Restate all the lines below word for word, but omit the pictures.
---- GIVEN MATERIAL
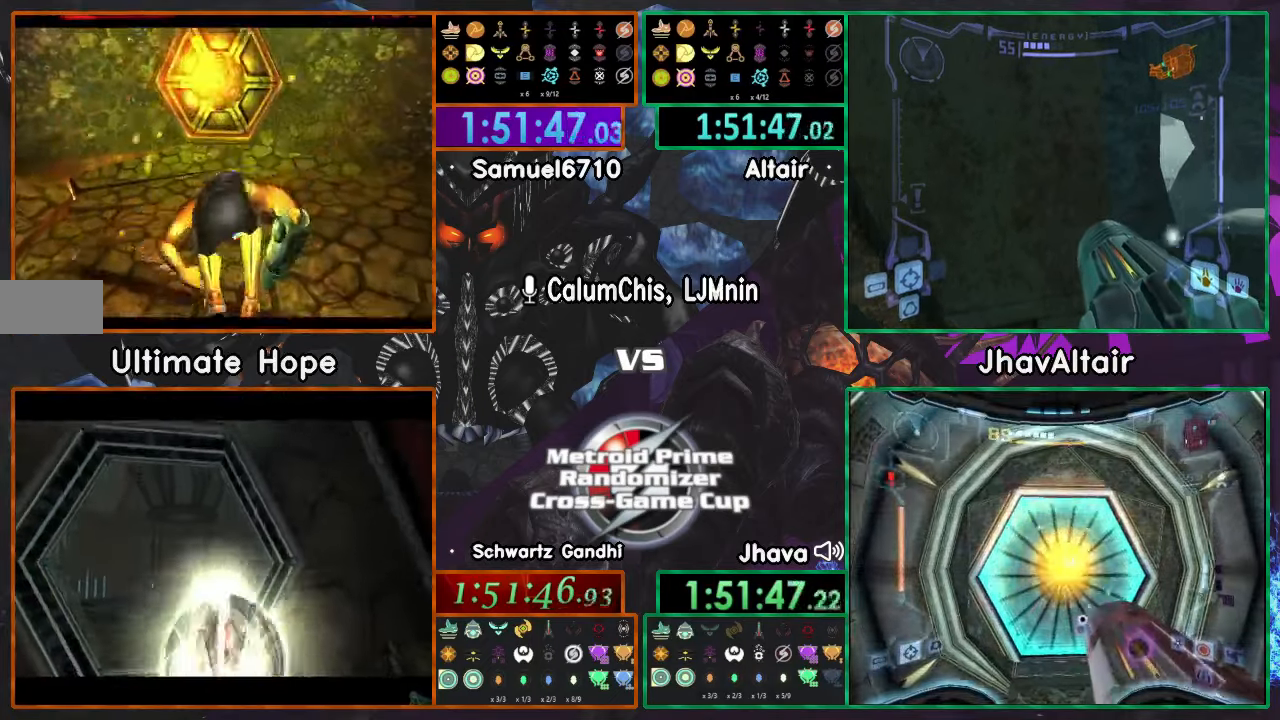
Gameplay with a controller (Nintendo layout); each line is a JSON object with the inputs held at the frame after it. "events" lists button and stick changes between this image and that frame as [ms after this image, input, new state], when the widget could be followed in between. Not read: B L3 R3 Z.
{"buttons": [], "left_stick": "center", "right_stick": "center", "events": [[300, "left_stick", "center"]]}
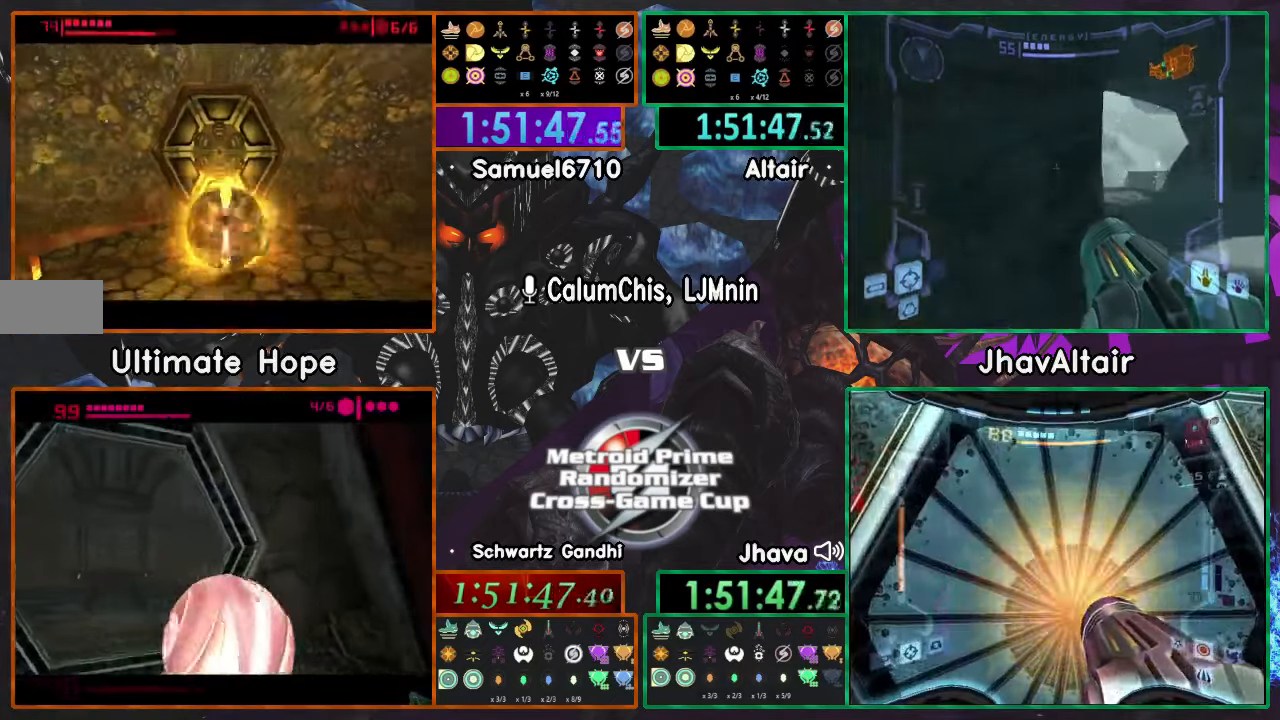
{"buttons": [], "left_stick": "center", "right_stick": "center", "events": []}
--------
* RESPONSE TO THE TASK
Gameplay with a controller (Nintendo layout); each line is a JSON object with the inputs held at the frame after it. "events" lists button and stick changes between this image and that frame as [ms after this image, input, new state], when the widget could be followed in between. Not read: B L3 R3 Z.
{"buttons": [], "left_stick": "center", "right_stick": "center", "events": [[300, "left_stick", "center"]]}
{"buttons": [], "left_stick": "center", "right_stick": "center", "events": []}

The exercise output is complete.